研究課題
R-SNAREであるVAMP727のlongin domainに存在する挿入配列が局在に与える影響についてさらに詳細に調べるため,挿入配列の有無でVAMP727との結合が変化する分子の探索を,共免疫沈降と質量分析解析により行った.その結果,複数の候補分子を単離することに成功した.植物特異的RAB5であるARA6について,シロイヌナズナとゼニゴケにおける解析を並行して進めた.シロイヌナズナにおいては,エフェクターであるPUF2の機能解析を一層進めるとともに,他のエフェクター候補についても,細胞内局在や他のRABとの相互作用の確認など,基礎的な解析を進めた.ゼニゴケについては,シロイヌナズナから得られた知見を敷衍し,エフェクター候補分子の機能解析を進めた.その結果,エフェクター候補であるMpPUF2はエンドソーム間の繋留において,MpPUF3は葉緑体の構造と機能の維持に関わっていることを示唆する結果を得た.RAB5とRAB7の関係においても,新たな知見が得られた.RAB7の活性化因子(SAND-CCZ1複合体)の機能解析を行い,この複合体が活性型RAB5に結合することを示すとともに,確かにRAB7の活性化能を持つことを生化学的に示した.さらに,RAB5とRAB7に関連する様々な変異体を用いた解析から,植物においては,動物や酵母とは異なる複数の輸送経路でこれらのRAB GTPaseが機能しており,それぞれの輸送経路が異なるタンパク質の輸送を担っていることを明らかにした.
1: 当初の計画以上に進展している
申請時には計画していなかったRAB7を含めた輸送系にまで研究を展開することが出来たことにより,植物における膜交通の多様化と進化を明らかにする上で重要な知見を得ることに成功した.

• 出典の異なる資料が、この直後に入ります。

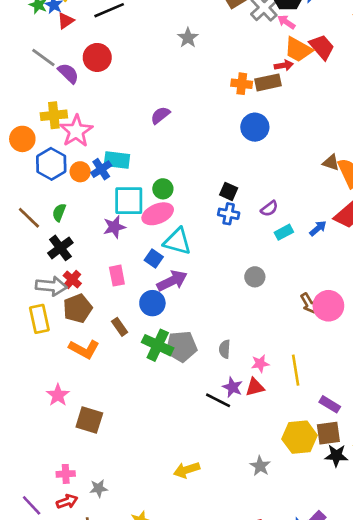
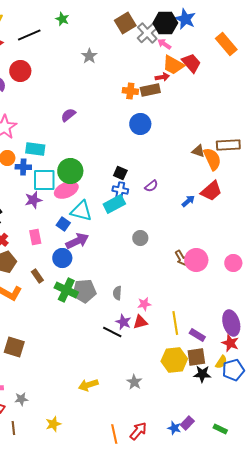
blue cross: (101, 169) -> (23, 167), moved, turned 35
green circle: (163, 189) -> (70, 171), size x1.6
cyan rectangle: (284, 232) -> (114, 204), moved, size x1.5
yellow line: (296, 370) -> (175, 323), moved
gray star: (260, 466) -> (134, 382), moved

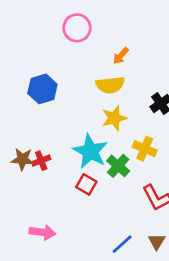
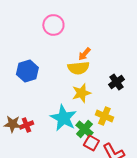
orange arrow: (121, 56) -> (84, 54), moved
red square: (86, 184) -> (91, 143), moved

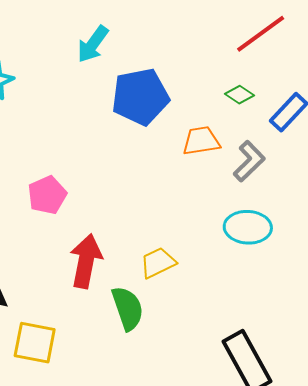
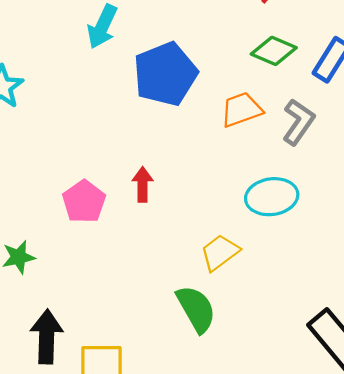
green diamond: (239, 95) -> (274, 51), size x1.4
cyan ellipse: (248, 227) -> (272, 197), moved
red arrow: (86, 261) -> (143, 184), moved, size x0.6

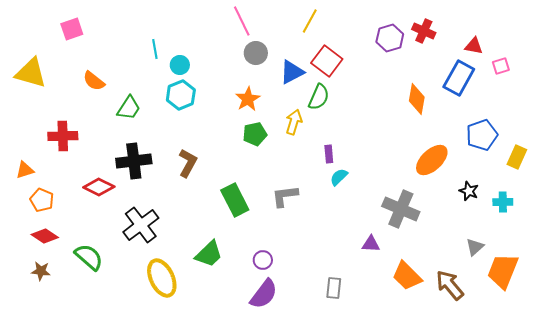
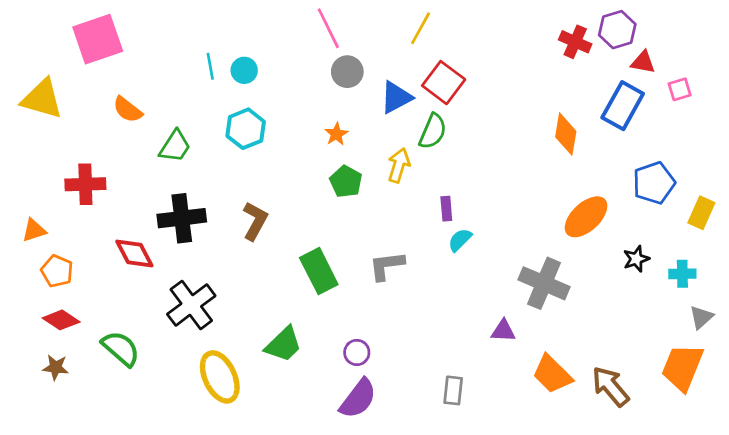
pink square: (72, 29) -> (98, 39), size x1.6
purple hexagon: (390, 38) -> (617, 30), moved
cyan circle: (180, 65) -> (244, 70), moved
orange star: (248, 99) -> (336, 134), size x0.7
green pentagon: (255, 134) -> (346, 182), turned -30
red diamond: (99, 187) -> (134, 253), turned 36
black star: (469, 191) -> (636, 259), turned 30
gray triangle: (475, 247) -> (701, 317), moved

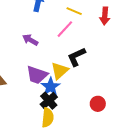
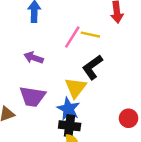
yellow line: (74, 11) -> (90, 35), moved
purple trapezoid: (37, 75) -> (32, 97), moved
black cross: (49, 101) -> (70, 126), turned -30

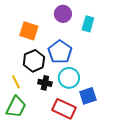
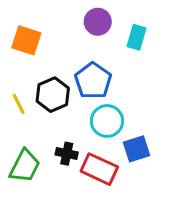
orange square: (29, 31) -> (26, 40), moved
yellow line: (16, 82) -> (19, 104), moved
black cross: (45, 83) -> (67, 154), moved

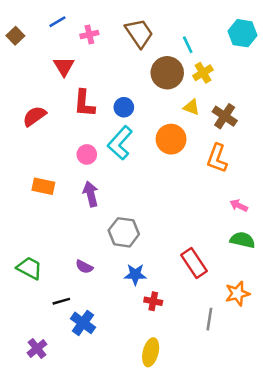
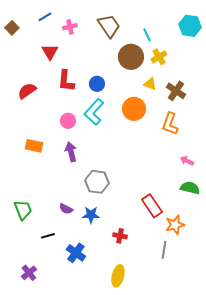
green trapezoid: (29, 268) -> (23, 210), turned 40
blue star: (135, 274) -> (91, 215), moved
orange star: (237, 294) -> (175, 225), moved
blue cross: (83, 323) -> (76, 253), moved

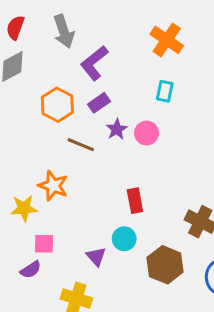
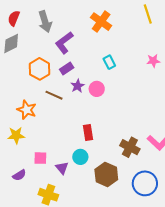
orange cross: (167, 40) -> (101, 22), moved
cyan rectangle: (165, 91) -> (109, 62), turned -40
orange star: (53, 186) -> (27, 110), moved
pink square: (44, 244) -> (40, 158), moved

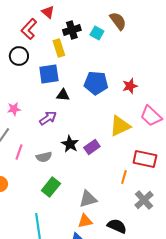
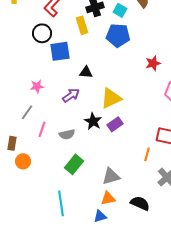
blue square: (49, 74) -> (60, 51), moved
blue pentagon: (96, 83) -> (118, 35), moved
yellow triangle: (120, 126) -> (111, 98), moved

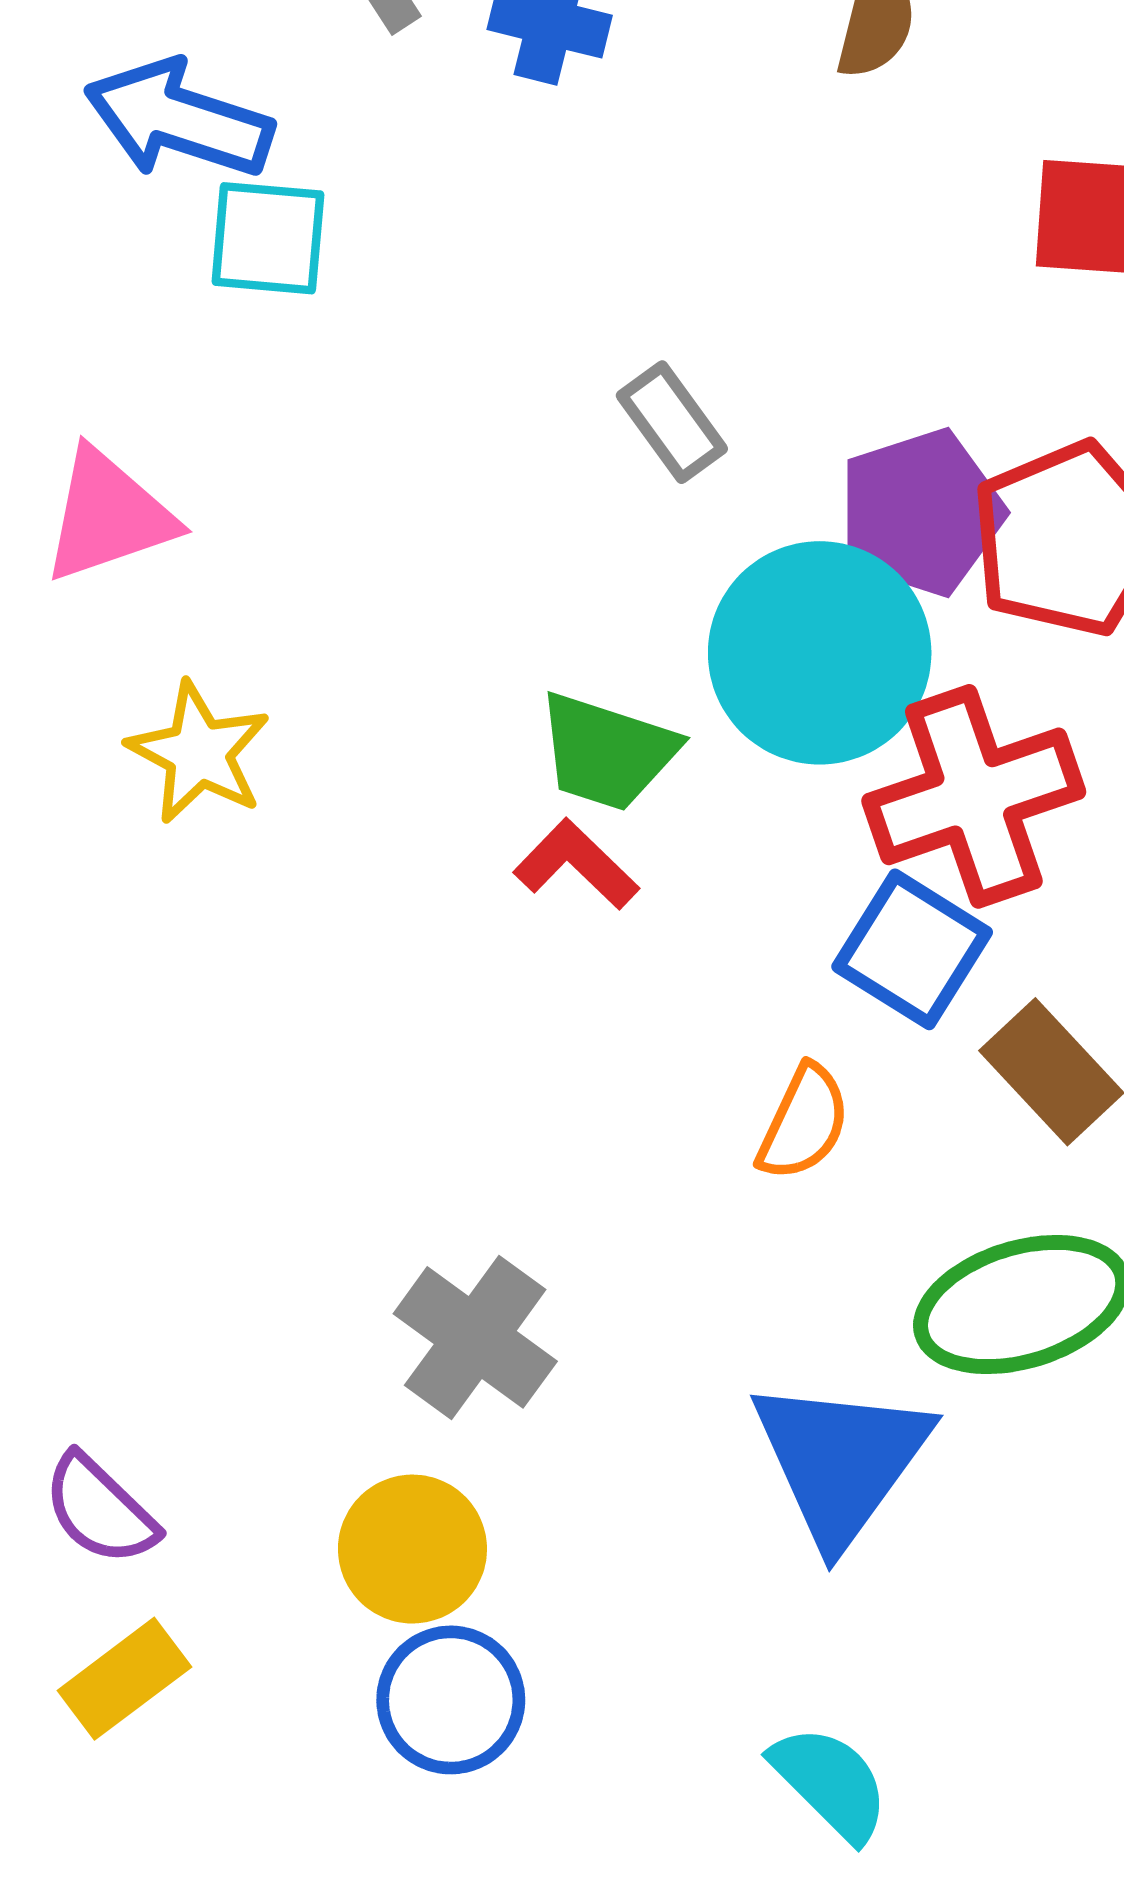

これまでの研究をさらに発展させ,VAMP72が植物の進化の過程でいかに多様化してきたのかを解明する.さらに,ARA6を含むRAB5とRAB7によって制御される植物のエンドサイトーシス経路,及び液胞輸送経路の全貌を明らかにするべく研究を推進する.
多数の抗体を作製する予定であったが,抗原タンパク質の精製がなかなかうまくいかず,条件検討に手間取った.現在良好な発現条件が見つかりつつある.前年度からの課題である抗体作成にかなりの額を使用する.質量分析等の委託解析を,次年度においてもまとまった回数行う予定である.さらに,消耗品費の購入や,成果報告のための国内外の旅費に使用する予定である.